Certainly, whatever we do on that issue we particularly need to make sure that we are listening to the voices and concerns raised by indigenous Canadians.
I want to quote at some length from comments that Dr. Alika Lafontaine, the president of the Indigenous Physicians Association of Canada, made before the special joint committee. He said:
In reviewing these hearings, I feel obliged to identify the absence of the major national indigenous organizations. I believe there has not been meaningful consultations with indigenous peoples, although meaningful mainstream Canadian consultations have been carried out by many other organizations that have presented here. You are all aware of the widening health disparities among indigenous peoples and the rest of Canada. When considering the overrepresentation of indigenous peoples in nearly every category who may qualify and pursue medically assisted dying, it should be strongly considered that you may be ignoring the largest proportional demographic that is eligible to pursue this service. I hope the apparent absence of indigenous consultation is remedied prior to any final decisions regarding indigenous patients and medically assisted dying.
He went on to say:
My personal experience with indigenous patients and their concerns regarding medically assisted dying are very different from my experience with mainstream Canadian patients. One reason is that medically assisted dying has existed in our communities for more than a century.
When residential schools exposed children to nutritional deprivation and medical experimentation, that was medically assisted dying.
When child and family services apprehend indigenous children at an alarmingly high rate—if not the highest rate of all demographics—with medical decisions made by the crown, and an inconsistent quality of standards that contribute to children dying in care or going missing, that is medically assisted dying. When the trauma of residential schools is perpetuated intergenerationally and we do nothing to stem the tide of abuse, addiction, and suicide that overwhelms our indigenous communities through insufficient mental health intervention, except in crisis, that is medically assisted dying.
When indigenous peoples have programs designed without their input, then are chastised for poor engagement in mainstream health care, that is medically assisted dying.

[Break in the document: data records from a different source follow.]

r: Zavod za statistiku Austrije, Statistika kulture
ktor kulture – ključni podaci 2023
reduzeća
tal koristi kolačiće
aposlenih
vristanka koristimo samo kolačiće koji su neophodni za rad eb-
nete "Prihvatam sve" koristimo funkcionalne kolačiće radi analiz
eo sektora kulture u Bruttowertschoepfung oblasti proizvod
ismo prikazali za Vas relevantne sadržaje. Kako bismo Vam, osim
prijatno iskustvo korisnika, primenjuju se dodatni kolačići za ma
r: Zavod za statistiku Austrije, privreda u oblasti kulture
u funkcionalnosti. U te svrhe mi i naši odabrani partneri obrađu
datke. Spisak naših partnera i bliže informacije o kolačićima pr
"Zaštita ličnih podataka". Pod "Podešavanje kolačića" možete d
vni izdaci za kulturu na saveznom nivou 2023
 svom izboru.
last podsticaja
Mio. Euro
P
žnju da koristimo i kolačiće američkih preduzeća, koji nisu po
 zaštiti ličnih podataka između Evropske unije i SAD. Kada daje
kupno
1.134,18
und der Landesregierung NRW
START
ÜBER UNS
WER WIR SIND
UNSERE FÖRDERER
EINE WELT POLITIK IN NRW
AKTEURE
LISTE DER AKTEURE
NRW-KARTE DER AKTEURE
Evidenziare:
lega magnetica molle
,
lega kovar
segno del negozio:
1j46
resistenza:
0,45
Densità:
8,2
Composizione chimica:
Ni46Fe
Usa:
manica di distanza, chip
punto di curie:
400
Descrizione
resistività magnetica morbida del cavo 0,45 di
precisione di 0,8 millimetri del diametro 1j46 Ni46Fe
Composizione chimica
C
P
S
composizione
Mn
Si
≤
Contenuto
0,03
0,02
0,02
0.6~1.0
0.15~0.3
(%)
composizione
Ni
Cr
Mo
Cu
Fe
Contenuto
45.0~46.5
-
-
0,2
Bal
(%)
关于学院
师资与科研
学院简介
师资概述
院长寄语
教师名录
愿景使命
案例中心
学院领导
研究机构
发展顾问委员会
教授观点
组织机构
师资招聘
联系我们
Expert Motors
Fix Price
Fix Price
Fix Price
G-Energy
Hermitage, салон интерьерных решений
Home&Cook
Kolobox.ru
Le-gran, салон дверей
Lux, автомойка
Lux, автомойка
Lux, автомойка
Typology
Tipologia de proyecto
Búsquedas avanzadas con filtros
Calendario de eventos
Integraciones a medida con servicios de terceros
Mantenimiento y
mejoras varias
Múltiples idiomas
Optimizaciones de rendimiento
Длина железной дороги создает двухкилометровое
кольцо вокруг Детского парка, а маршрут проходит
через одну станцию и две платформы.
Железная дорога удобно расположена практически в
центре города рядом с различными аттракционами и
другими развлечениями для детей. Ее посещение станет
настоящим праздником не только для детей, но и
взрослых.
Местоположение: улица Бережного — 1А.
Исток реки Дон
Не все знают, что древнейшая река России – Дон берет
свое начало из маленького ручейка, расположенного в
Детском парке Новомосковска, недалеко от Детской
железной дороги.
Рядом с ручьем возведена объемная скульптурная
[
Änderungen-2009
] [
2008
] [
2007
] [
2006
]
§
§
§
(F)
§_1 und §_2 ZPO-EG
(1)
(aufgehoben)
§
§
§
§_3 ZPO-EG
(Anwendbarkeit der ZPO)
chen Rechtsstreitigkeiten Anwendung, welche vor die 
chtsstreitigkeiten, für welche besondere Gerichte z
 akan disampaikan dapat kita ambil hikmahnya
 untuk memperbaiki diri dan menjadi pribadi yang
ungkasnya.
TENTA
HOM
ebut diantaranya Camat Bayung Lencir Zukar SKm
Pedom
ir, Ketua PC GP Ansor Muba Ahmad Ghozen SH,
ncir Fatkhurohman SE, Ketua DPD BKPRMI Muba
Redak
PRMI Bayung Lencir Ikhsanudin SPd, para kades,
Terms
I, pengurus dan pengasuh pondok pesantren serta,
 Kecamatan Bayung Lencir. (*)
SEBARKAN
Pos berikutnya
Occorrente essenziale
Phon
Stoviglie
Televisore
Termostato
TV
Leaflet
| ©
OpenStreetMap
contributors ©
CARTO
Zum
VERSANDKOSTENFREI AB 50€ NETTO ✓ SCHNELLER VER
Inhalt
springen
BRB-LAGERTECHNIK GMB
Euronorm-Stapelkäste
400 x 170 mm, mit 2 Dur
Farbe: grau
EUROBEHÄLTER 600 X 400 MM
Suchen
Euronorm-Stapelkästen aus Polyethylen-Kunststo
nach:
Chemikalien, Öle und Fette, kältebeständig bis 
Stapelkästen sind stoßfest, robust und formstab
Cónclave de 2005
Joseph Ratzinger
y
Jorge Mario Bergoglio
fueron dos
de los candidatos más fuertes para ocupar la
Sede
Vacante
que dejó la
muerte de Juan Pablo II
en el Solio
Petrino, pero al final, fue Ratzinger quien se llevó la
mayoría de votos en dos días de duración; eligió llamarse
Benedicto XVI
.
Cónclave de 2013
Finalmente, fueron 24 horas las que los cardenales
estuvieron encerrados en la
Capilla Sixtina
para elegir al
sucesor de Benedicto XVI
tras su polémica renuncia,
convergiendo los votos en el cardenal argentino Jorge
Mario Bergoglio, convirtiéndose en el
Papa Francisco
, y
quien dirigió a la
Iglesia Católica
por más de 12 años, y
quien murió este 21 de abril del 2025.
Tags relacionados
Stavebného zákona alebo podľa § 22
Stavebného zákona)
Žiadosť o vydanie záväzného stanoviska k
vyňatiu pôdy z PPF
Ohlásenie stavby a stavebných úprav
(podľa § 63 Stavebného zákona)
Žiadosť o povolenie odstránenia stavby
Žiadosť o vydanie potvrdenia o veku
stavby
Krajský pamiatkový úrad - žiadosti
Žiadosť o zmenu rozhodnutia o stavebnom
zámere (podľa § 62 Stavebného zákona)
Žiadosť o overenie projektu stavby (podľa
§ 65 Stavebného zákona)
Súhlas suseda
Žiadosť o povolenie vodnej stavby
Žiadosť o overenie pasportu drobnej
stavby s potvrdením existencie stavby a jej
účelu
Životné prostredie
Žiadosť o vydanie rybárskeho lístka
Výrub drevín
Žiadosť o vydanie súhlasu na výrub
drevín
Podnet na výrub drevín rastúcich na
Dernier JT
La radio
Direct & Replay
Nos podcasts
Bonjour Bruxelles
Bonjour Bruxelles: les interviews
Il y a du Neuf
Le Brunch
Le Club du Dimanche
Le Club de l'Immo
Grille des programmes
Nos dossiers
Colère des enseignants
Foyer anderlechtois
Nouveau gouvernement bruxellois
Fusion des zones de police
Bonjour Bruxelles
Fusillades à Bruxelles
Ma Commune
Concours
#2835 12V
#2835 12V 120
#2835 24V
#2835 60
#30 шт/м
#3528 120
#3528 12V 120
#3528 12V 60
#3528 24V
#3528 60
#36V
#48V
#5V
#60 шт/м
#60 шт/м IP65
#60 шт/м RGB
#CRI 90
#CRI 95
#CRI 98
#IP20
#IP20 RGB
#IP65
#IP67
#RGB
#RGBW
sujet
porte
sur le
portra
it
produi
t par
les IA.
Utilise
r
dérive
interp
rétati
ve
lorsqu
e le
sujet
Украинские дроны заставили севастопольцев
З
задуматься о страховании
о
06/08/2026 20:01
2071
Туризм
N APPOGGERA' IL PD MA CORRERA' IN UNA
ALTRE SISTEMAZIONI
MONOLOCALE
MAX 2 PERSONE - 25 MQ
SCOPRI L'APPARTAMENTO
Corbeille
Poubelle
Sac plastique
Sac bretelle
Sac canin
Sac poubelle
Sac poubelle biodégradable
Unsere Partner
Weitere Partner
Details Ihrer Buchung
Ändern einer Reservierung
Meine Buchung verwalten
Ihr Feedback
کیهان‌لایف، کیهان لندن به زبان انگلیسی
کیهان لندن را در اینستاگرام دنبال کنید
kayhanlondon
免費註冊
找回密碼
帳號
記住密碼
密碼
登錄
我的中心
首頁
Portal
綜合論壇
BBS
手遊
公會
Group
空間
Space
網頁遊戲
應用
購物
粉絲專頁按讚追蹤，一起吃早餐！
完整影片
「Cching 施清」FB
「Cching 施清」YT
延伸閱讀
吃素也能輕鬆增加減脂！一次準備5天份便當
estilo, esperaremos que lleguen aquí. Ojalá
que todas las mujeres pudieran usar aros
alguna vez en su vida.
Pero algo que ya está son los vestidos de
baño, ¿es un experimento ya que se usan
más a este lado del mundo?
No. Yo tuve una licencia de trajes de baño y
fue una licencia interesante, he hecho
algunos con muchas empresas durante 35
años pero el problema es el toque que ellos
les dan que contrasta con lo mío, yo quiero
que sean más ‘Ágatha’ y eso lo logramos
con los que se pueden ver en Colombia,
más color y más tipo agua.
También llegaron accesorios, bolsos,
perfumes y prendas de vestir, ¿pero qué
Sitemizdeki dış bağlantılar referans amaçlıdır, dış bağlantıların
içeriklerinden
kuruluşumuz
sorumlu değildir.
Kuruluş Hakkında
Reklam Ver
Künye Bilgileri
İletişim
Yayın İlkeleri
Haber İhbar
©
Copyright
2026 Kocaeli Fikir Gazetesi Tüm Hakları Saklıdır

When there is no monitoring, tracking, or enforcement of standard practice that every other Canadian can expect when receiving medical care, that is medically assisted dying. If an indigenous person dies and no one tracks it, does anyone care?
What we are pleading for in indigenous communities is not medically assisted dying. That already exists in more ways than can be counted. What we are pleading for is medically assisted life.
Those are the remarks of Dr. Lafontaine. I think we need to listen to them. We need to take his concerns seriously. Going forward, let us leverage the collegiality we have seen tonight to build a better country for everyone.